Data supplied:
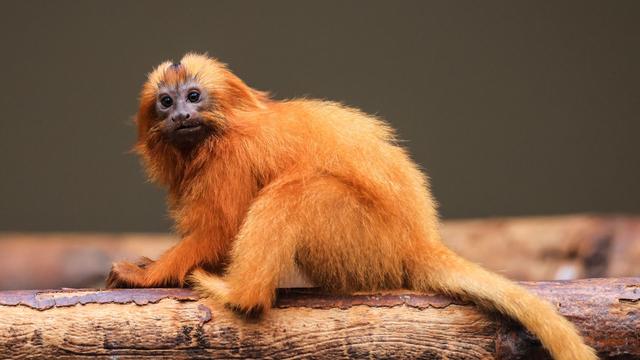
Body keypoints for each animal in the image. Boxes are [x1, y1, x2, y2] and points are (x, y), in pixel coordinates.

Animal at [107, 53, 596, 360]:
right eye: (165, 102)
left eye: (193, 97)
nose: (180, 116)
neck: (216, 132)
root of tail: (418, 241)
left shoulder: (231, 160)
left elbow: (220, 231)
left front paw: (147, 276)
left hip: (366, 240)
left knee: (295, 193)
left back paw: (240, 295)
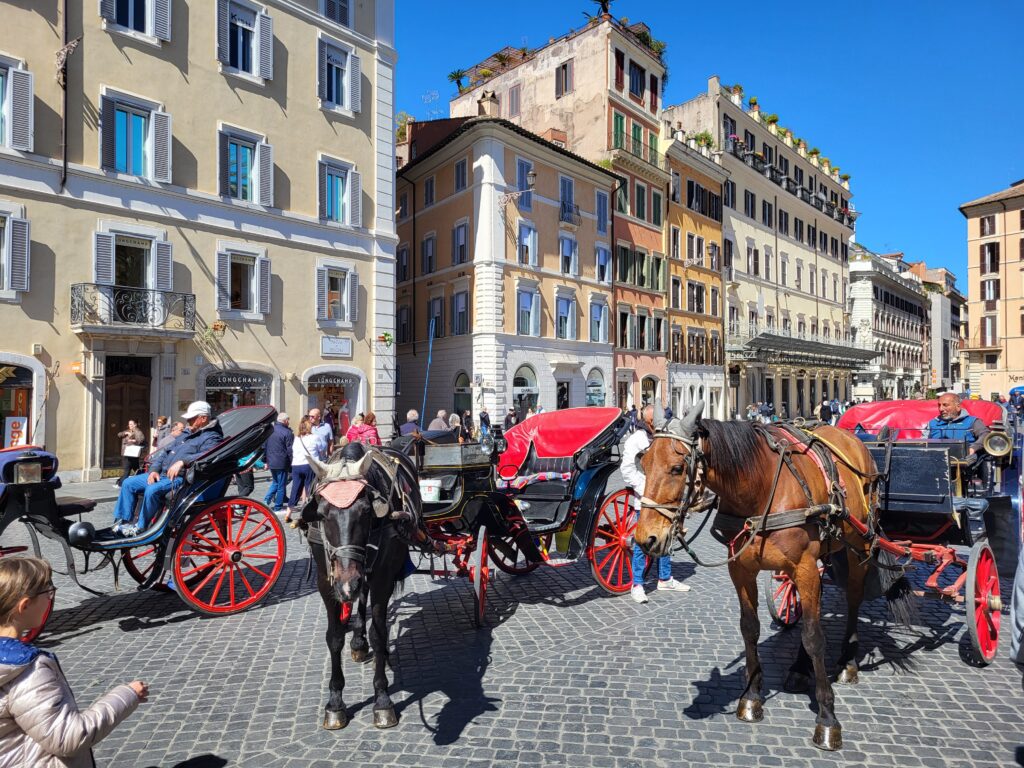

What you should do: Please give the entries again word for word, without any pictures.

Result:
Body keypoints for each animal in the image. Boxes are [x1, y1, x2, y2] and points are (x, y), in pixel coordinates.

Animal at [107, 53, 596, 360]:
right eye: (165, 102)
left eye: (193, 97)
nose: (180, 116)
neck: (216, 132)
root of tail: (418, 241)
left shoulder: (231, 160)
left elbow: (220, 231)
left front paw: (147, 276)
left hip: (366, 240)
left knee: (295, 193)
left back paw: (240, 295)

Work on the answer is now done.